Introducing PooLA Filament: Grass Fiber-Reinforced PLA

We’re probably all familiar with adding wood dust, hemp and carbon fibers to PLA filament, but there are so many other fillers one could add. During the completely unrelated recent heatwave in Germany, [Stefan] from CNCKitchen decided to give a new type of biodegradable filler type a shot by scooping some freshly dried cow patties off the very picturesque grazing fields near his place. In the resulting video a number of questions are answered about this ‘PooLA’ that nobody was asking, such as whether it makes for a good filler, and whether it smells bad while printing.

Perhaps unsurprisingly to those who have spent any amount of time around large herbivores like cows, cow dung doesn’t smell bad since it’s mostly composed of the grass fibers that are left over after the cow’s multiple stomachs and repeated chewing have done their thing. As [Stefan] and his colleagues thus found out was that printing with PooLA smells like printing with grass.

As for the practical benefits of PooLA, it adds a nice coloring, but like other ‘reinforced’ PLA filaments seems to trade flexibility for stiffness, so that at ratios of cow dung powder between 5 to 20% added to the PLA powder the test parts would break faster. Creating the filament was also a bit of a chore, for reasons that [Stefan] still has to figure out.

That said, aside from the technically unneeded bacterial corpses and other detritus in cow patties, using grass fibers in FDM filament isn’t a crazy idea, and might fit right in there with other fibers.

24 thoughts on “Introducing PooLA Filament: Grass Fiber-Reinforced PLA

    1. It’s still a very common construction in sub-Saharan Africa. Not all areas. But if you go to the middle of Congo or Malawi, you see houses everywhere, made with walls of cow dung. They use sticks, tie them together with grass leaves to create the basic structure, then fill up the walls with cow dung.
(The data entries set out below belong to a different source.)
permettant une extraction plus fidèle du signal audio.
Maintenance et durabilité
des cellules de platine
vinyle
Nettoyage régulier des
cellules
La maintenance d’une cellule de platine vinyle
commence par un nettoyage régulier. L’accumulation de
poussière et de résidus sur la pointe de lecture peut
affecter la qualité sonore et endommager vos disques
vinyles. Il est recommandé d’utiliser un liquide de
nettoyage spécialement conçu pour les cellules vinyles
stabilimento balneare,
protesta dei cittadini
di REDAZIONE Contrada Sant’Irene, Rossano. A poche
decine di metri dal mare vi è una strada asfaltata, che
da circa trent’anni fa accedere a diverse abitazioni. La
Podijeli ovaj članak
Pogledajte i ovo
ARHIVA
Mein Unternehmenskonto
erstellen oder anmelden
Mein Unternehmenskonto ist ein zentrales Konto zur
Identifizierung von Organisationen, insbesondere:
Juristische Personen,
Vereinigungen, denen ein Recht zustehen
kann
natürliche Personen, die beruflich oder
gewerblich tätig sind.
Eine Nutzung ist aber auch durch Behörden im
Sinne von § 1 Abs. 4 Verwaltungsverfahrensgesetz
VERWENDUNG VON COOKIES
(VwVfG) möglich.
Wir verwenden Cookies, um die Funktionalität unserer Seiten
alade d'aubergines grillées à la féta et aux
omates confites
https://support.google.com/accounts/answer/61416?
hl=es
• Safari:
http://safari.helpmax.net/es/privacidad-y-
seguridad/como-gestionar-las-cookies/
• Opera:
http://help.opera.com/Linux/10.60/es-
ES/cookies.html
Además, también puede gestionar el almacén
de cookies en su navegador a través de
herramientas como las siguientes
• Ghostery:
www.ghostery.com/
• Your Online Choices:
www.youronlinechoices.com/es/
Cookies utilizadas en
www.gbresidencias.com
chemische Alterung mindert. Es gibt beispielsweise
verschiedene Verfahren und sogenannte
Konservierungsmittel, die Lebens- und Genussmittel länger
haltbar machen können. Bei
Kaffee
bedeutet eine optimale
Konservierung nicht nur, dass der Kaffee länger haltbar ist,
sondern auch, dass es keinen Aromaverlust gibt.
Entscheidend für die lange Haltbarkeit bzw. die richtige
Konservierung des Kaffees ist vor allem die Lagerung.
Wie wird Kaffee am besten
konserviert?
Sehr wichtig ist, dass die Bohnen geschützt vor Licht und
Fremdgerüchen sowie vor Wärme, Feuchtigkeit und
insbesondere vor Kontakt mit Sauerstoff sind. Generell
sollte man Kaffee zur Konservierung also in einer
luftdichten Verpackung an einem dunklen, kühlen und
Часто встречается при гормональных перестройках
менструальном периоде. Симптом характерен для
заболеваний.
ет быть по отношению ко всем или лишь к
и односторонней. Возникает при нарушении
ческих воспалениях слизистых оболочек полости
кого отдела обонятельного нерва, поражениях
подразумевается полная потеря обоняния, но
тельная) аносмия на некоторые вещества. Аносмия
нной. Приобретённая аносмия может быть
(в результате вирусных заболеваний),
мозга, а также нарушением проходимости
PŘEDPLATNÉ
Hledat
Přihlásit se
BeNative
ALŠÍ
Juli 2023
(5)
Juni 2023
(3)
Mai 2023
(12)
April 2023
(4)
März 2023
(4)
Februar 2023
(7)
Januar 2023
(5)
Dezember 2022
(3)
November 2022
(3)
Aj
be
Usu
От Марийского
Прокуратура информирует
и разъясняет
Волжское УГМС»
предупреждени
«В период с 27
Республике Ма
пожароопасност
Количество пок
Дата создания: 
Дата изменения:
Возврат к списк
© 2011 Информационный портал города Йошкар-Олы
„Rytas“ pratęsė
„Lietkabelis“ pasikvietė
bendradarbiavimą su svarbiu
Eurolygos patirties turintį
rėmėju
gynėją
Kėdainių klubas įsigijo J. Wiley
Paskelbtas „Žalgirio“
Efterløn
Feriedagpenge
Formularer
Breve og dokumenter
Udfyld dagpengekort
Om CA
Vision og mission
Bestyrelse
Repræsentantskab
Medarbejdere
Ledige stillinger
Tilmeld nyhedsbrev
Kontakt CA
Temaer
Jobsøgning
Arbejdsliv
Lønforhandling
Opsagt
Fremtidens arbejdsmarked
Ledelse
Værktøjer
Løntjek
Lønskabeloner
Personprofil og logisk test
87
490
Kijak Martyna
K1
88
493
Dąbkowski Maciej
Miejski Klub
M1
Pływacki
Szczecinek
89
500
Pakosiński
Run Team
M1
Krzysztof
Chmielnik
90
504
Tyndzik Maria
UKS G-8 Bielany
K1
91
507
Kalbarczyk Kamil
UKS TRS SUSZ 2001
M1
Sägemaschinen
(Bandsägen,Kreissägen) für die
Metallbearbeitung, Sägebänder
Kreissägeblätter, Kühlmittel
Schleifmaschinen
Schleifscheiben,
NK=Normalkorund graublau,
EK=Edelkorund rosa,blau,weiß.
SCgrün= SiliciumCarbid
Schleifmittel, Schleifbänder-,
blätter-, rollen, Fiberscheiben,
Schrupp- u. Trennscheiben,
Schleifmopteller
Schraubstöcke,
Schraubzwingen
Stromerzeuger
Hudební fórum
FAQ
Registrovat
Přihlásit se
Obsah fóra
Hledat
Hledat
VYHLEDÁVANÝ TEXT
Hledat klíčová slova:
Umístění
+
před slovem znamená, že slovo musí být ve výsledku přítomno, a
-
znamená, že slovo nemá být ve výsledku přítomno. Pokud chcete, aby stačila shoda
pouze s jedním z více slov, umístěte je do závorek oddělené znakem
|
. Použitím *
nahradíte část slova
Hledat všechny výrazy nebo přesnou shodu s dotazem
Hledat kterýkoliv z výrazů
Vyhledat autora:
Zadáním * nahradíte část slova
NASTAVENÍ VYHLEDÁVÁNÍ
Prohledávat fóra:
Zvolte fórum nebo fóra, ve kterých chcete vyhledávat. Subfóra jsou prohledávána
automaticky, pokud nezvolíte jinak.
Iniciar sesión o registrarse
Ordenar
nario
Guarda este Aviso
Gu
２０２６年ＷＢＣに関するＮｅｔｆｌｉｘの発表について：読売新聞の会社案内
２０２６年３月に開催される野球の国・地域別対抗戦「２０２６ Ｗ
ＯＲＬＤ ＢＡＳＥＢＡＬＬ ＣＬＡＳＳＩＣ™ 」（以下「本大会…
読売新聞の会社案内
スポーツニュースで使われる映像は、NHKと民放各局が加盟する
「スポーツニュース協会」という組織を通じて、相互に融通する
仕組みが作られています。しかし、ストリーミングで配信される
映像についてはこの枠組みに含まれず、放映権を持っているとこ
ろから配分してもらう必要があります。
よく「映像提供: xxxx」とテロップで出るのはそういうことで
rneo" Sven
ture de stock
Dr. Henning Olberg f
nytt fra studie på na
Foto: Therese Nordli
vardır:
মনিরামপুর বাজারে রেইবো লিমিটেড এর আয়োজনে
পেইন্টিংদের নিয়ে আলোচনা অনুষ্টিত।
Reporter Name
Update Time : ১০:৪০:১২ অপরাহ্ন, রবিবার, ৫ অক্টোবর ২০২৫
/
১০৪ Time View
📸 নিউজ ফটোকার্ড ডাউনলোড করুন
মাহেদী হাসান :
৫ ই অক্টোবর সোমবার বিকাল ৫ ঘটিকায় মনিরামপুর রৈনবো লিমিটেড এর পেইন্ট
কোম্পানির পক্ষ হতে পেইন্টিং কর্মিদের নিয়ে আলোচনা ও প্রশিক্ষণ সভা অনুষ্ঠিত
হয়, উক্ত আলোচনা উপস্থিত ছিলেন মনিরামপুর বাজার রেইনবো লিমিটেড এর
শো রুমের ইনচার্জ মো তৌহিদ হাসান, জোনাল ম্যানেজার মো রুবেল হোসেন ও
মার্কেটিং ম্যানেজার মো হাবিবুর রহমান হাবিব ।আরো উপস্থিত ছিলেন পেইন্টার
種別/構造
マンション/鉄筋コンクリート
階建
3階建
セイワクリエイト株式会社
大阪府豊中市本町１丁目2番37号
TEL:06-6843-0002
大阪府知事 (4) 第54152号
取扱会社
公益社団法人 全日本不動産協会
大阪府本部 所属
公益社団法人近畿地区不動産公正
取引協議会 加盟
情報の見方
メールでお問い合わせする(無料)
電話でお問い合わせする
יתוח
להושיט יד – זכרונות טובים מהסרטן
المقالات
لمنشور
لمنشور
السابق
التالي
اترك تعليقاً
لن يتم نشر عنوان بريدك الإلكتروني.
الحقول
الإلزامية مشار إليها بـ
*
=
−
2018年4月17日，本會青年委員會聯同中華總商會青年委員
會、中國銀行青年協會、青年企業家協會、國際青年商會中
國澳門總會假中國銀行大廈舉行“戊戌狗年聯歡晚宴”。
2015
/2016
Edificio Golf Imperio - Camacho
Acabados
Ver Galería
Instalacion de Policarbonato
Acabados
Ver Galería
I’ve seen and smelled the construction with my own two eyes.

      If you go to Angola it’s a normal practice to smear cow dung in your hair. Different cultures have different ideas, different practices, different origins. As long as they are happy living in that way, then I’m happy too.

        1. That was mostly due to the flies. Cow dung doesn’t smell bad when it’s fresh but I live in a farmers village. The bread with living ants in it is something I will hopefully one day forget. That was rather disgusting to eat.

    2. I imagine in the old days if you were mixing mortar somewhere outdoors there would be cow & horse poop laying around in some quantity almost by default, probably not a big leap to the discovery that a bit of extra dung made it work better.

  1. Finally, PLA gets it’s most appropriate additive. That stuff has figuratively been ST from the beginning, and now it’s literally ST.

    I stopped printing PLA the first time I read about someone’s printer melting in their car, about 12 years ago. PLA is fine for tugboats and starwars junk that you expect to throw away an hour after printing, but don’t use it for anything you want to last.

    1. Ah, the requisite burst of anger post from teh interwebz. So helpful, based on personal experience and science, specific and actually related to the original post. Spelled and punctuated properly and encourages further hacks and exploration to boot. Thanks for your contribution!

      Also, I too saw glass-reinforced twice, and am still wondering if it’s April in Germany. Regardless of timing and the above useless reply, this is an epic hack.

  2. Gonna be honest this just feels like clickbait. I see no real point to this besides farming views.

    I like his channel for the more scientific aspects and this just isn’t it.

  3. There is actually a filament you can buy that contains grass. Colorfabb have a filament called “Vibers” which is a PLA with 10% elephant grass as filler.

    How useful it is I don’t know but from the description it seems mainly like it is supposed to be better for the environment since elephant grass sequesters a lot of carbon. How true that is or how good for the environment it is I really don’t know but it seems the elephant grass is not added for any sort of mechanical advantage.

  4. As a funny side note, you might want to know what poola means in Romanian. True, it’s not written with double “o”, but with “u”, like the name of the Croatian city or the currency of Botswana.
    Hint: It has the same meaning as the other word used for rooster, or the short version of the name Richard.